(Items from a dataset)
•••
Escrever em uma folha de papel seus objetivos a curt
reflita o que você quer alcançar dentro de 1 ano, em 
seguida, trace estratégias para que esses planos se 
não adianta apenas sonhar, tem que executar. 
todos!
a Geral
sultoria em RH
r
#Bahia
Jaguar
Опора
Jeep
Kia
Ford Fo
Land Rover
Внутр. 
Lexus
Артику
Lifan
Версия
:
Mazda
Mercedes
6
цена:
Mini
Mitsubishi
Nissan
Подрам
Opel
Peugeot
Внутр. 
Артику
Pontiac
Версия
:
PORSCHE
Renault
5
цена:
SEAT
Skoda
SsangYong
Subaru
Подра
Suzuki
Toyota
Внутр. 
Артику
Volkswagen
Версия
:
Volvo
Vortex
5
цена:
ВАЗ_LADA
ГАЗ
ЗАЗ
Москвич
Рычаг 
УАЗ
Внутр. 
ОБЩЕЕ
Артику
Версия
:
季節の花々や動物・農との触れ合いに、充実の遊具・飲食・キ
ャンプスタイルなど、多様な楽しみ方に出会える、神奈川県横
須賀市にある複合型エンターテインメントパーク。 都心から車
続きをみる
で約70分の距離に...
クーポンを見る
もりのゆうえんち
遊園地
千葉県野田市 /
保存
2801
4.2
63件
•••
Go through the records above and repeat each one exactly.

Escrever em uma folha de papel seus objetivos a curt
reflita o que você quer alcançar dentro de 1 ano, em 
seguida, trace estratégias para que esses planos se 
não adianta apenas sonhar, tem que executar. 
todos!
a Geral
sultoria em RH
r
#Bahia
Jaguar
Опора
Jeep
Kia
Ford Fo
Land Rover
Внутр. 
Lexus
Артику
Lifan
Версия
:
Mazda
Mercedes
6
цена:
Mini
Mitsubishi
Nissan
Подрам
Opel
Peugeot
Внутр. 
Артику
Pontiac
Версия
:
PORSCHE
Renault
5
цена:
SEAT
Skoda
SsangYong
Subaru
Подра
Suzuki
Toyota
Внутр. 
Артику
Volkswagen
Версия
:
Volvo
Vortex
5
цена:
ВАЗ_LADA
ГАЗ
ЗАЗ
Москвич
Рычаг 
УАЗ
Внутр. 
ОБЩЕЕ
Артику
Версия
:
季節の花々や動物・農との触れ合いに、充実の遊具・飲食・キ
ャンプスタイルなど、多様な楽しみ方に出会える、神奈川県横
須賀市にある複合型エンターテインメントパーク。 都心から車
続きをみる
で約70分の距離に...
クーポンを見る
もりのゆうえんち
遊園地
千葉県野田市 /
保存
2801
4.2
63件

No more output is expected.